Voivode of Białystok Voivodeship
- In office 1944–1944
- Preceded by: Occupation (Henryk Ostaszewski until 1939)
- Succeeded by: Jerzy Sztachelski

Personal details
- Born: 28 October 1909 Grajewo, Congress Poland
- Died: 9 July 1972 (aged 65) Warsaw, Polish People's Republic
- Resting place: Powązki Cemetery
- Citizenship: Poland
- Alma mater: University of Wrocław
- Occupation: Politician

= Józef Przybyszewski =

Polish politician

Józef Przybyszewski (28 October 1906 - 9 July 1972; Pseudonym "Grzymała") was a Polish politician who served for a short period in 1944 as the Voivode of Białystok Voivodeship.

==Biography==
He was born on October 28, 1906, in Grajewo. He passed his secondary school leaving examination in Grajewo in 1927. Afterwards, he studied at the Jagiellonian University and at the seminary of the Częstochowa diocese.

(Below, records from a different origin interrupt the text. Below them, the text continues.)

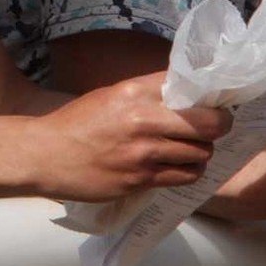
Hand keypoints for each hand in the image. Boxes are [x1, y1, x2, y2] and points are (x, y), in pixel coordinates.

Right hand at [29, 71, 232, 200]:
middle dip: (218, 125)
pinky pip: (184, 176)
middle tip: (215, 127)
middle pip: (209, 123)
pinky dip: (189, 171)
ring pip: (200, 153)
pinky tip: (179, 166)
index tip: (214, 101)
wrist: (46, 155)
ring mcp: (144, 152)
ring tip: (191, 149)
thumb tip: (183, 95)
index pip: (190, 86)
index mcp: (134, 91)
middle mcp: (143, 119)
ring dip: (201, 152)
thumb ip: (146, 94)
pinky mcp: (141, 179)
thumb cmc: (76, 124)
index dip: (209, 96)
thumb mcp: (110, 96)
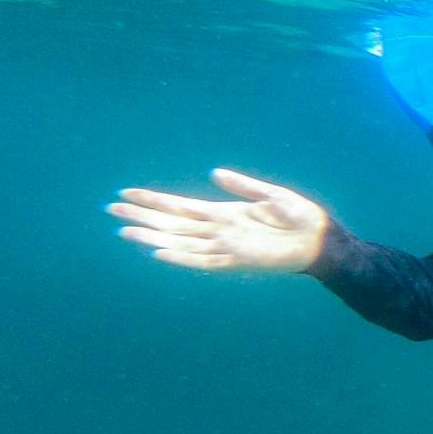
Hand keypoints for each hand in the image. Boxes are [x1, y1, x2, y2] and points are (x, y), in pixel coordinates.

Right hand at [107, 169, 328, 272]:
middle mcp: (219, 230)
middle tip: (110, 208)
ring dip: (152, 236)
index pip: (181, 206)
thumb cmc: (301, 218)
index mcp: (225, 212)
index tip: (127, 192)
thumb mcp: (272, 195)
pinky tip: (159, 251)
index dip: (154, 200)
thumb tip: (214, 173)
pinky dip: (181, 257)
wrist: (321, 241)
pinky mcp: (236, 260)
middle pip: (172, 223)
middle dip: (142, 215)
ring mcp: (225, 246)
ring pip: (179, 241)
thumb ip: (244, 186)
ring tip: (124, 230)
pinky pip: (202, 260)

With the onset of World War II, he fought in the defense of Warsaw.

During the occupation, he was active in the underground Supreme Court and the National Military Organization.

In October 1943, he was nominated by the Supreme Court as District Government Delegate in Białystok, where he left in November. However, he soon returned to Warsaw due to illness. He returned to the Białystok region at the turn of May and June 1944 and resumed his duties as District Government Delegate in Białystok.

On July 27, 1944, Soviet troops entered Białystok after which Józef Przybyszewski revealed his position as voivode to them and resumed his duties. For the first time, Józef Przybyszewski as voivode, the Delegate of the Government-in-Exile, signed an official document using his real name. This marked the beginning of the Polish Underground State civil administration’s attempt to assert power. In a proclamation issued the same day, Przybyszewski declared that the legitimate authority in the voivodeship belonged to the Government of the Republic of Poland and that his directives were binding for all civilians. He affirmed that the Home Army remained the only armed force acting on behalf of the Polish nation and appointed Ryszard Gołębiowski as the Mayor of Białystok.

On August 7, 1944, he was arrested by the Soviets and transported to Moscow. He was later imprisoned in Kharkov and Diagilev Camp, from where he returned to Poland in 1947. He died in 1972 in Warsaw and was buried at the Powazki Cemetery.